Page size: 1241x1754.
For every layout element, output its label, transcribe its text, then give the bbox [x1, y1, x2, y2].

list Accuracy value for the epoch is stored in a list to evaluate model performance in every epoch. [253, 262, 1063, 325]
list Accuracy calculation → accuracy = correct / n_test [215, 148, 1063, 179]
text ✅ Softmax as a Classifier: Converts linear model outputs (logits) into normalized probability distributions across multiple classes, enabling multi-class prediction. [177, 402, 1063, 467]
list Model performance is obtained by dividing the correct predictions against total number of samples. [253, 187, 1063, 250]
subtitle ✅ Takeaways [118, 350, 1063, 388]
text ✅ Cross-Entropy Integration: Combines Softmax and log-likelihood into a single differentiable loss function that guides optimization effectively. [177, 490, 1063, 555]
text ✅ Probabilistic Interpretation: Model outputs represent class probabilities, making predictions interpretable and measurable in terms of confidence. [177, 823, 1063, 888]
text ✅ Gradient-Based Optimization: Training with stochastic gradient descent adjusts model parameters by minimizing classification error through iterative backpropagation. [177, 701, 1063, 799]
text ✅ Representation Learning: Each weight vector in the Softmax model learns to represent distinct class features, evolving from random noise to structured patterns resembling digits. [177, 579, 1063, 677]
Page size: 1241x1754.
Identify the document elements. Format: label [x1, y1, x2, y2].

▸ **ASSIGNMENT**
Your answer should repeat every entry exactly.

▸ **RESPONSE BELOW**
Page size: 1241x1754.
For every layout element, output its label, transcribe its text, then give the bbox [x1, y1, x2, y2].

list Accuracy value for the epoch is stored in a list to evaluate model performance in every epoch. [253, 262, 1063, 325]
list Accuracy calculation → accuracy = correct / n_test [215, 148, 1063, 179]
text ✅ Softmax as a Classifier: Converts linear model outputs (logits) into normalized probability distributions across multiple classes, enabling multi-class prediction. [177, 402, 1063, 467]
list Model performance is obtained by dividing the correct predictions against total number of samples. [253, 187, 1063, 250]
subtitle ✅ Takeaways [118, 350, 1063, 388]
text ✅ Cross-Entropy Integration: Combines Softmax and log-likelihood into a single differentiable loss function that guides optimization effectively. [177, 490, 1063, 555]
text ✅ Probabilistic Interpretation: Model outputs represent class probabilities, making predictions interpretable and measurable in terms of confidence. [177, 823, 1063, 888]
text ✅ Gradient-Based Optimization: Training with stochastic gradient descent adjusts model parameters by minimizing classification error through iterative backpropagation. [177, 701, 1063, 799]
text ✅ Representation Learning: Each weight vector in the Softmax model learns to represent distinct class features, evolving from random noise to structured patterns resembling digits. [177, 579, 1063, 677]
Page size: 1241x1754.
Identify the document elements. Format: label [x1, y1, x2, y2].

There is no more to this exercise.